There was, of course, an unspoken truth attached to the meeting; Klein and Lockwood knew they needed each other. Klein understood that within EMI Sir Joe’s word was law and that he alone could make or break any deal. Lockwood was equally aware that much of his company’s profits lay in the hands of the four musicians. A tense stand-off remained in place.
Running parallel to the EMI discussions at this time was the equally fraught stalemate with Triumph over Nems. That drama was this month due to be played out in the High Court in London as Triumph sought a judicial ruling on EMI’s refusal to free up the £1.3m in royalties currently lying dormant in a Lloyds Bank escrow account. Having bought the company, Triumph was entitled to pocket an annual twenty-five per cent management fee – approximately £325,000 after expenses – for managing The Beatles, even though they didn’t fulfil that role. And they were entitled to keep on doing that until 1976. Clearly, someone had to blink.
Days before the case was due to be heard in court, Triumph’s Leonard Richenberg heard a familiar New York accent on the end of the phone offering a plea bargain. Richenberg was prepared to mull it over but by the end of the day Klein had changed his mind, saying, ‘I’ll see ya in court.’
Richenberg had by now grown weary at the prospect of a lengthy and costly courtroom battle, and eventually visited Apple to try and reach some kind of compromise without resort to QCs and judges. Triumph, he said, would surrender its entitlement to twenty-five per cent of the Beatle bounty in return for £750,000 and £300,000 of the royalties currently frozen by EMI. In addition, Triumph would receive £50,000 for Nems’ twenty-three per cent stake in The Beatles’ film company, Subafilms, as well as five per cent gross of the band’s royalties from 1972 to 1976. In return, Nems would surrender all its rights in all contracts affecting The Beatles.
They received an option on the 4.5 per cent of Northern Songs’ shares owned by Nems, then valued at £335,000. Triumph also bought The Beatles’ ten per cent stake in Nems for 226,000 of its own shares, at the time valued at £420,000. When all the head-swirling sums had been calculated, both sides naturally proclaimed a victory of sorts. Even McCartney bought into the complicated outcome, which nevertheless would not be formally ratified for another two months.
The Beatles no longer had any connection to Nems, thus severing a connection that had gone back to the earliest days of Beatlemania. The deal, however, had come at a sum far exceeding £1m – the precise figure John Eastman had laid out to Clive Epstein back in February to keep Nems in the Fab Four family. And he wasn’t slow off the mark in sending out a reminder of this to Lennon, McCartney, Harrison and Starr.
He wrote: ‘Before memories become too short, I want to remind everybody that we could have settled the Nems affairs for very little. Klein killed my deal by claiming all sorts of improper acts of Nems, which his investigation would disclose and promising to get you Nems for nothing. We all know that no improper acts were found by Klein if, in fact, Klein made an investigation at all.’
Oddly enough, there was no mention of the letter he had sent to Clive Epstein in February questioning his late brother’s integrity, which brought Triumph on to the board in the first place.

Extracted material →

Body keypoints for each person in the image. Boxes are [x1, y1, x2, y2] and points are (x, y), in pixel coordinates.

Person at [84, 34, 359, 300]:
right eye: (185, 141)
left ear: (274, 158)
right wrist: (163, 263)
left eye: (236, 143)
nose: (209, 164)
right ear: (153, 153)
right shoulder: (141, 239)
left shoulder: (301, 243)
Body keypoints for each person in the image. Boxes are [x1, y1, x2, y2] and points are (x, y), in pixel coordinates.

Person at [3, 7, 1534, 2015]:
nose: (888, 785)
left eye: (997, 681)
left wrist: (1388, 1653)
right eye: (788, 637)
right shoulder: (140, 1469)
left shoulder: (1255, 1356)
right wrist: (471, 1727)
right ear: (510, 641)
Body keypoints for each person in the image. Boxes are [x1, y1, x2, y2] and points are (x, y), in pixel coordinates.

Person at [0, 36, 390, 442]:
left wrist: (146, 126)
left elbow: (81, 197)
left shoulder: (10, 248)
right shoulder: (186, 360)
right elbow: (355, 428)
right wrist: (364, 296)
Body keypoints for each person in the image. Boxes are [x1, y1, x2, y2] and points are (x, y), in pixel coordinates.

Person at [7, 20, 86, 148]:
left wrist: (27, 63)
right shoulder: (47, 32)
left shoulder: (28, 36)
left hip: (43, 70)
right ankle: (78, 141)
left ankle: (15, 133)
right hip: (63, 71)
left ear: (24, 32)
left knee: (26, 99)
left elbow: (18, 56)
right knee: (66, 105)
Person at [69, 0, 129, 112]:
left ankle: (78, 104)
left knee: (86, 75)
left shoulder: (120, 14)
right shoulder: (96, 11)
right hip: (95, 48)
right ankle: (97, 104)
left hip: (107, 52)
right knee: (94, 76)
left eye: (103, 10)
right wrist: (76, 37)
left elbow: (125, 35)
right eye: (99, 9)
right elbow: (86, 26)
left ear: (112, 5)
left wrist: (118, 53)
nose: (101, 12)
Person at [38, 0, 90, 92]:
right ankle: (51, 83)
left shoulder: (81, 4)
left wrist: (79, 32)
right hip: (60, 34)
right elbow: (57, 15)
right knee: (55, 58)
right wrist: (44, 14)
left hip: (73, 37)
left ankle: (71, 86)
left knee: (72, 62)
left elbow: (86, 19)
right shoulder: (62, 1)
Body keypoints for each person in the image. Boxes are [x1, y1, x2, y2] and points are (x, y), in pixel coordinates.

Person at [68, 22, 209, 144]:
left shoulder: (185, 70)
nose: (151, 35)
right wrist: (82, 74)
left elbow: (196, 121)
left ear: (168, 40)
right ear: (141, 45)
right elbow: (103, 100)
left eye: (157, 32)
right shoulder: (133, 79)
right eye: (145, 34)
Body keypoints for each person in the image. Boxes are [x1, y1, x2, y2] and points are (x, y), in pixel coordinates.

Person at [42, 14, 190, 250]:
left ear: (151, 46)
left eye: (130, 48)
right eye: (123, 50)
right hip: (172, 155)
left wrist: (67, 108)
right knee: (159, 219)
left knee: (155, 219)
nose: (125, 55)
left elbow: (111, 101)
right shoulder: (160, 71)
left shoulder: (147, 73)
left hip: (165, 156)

Set of tasks →
A - In the text about The Beatles and Nems, until what year was Triumph entitled to keep collecting its annual management fee?
B - Quote the text about The Beatles and Nems word for word from "There was, of" to "remained in place.".

Results for each task →
A - Until 1976.

B -
There was, of course, an unspoken truth attached to the meeting; Klein and Lockwood knew they needed each other. Klein understood that within EMI Sir Joe’s word was law and that he alone could make or break any deal. Lockwood was equally aware that much of his company’s profits lay in the hands of the four musicians. A tense stand-off remained in place.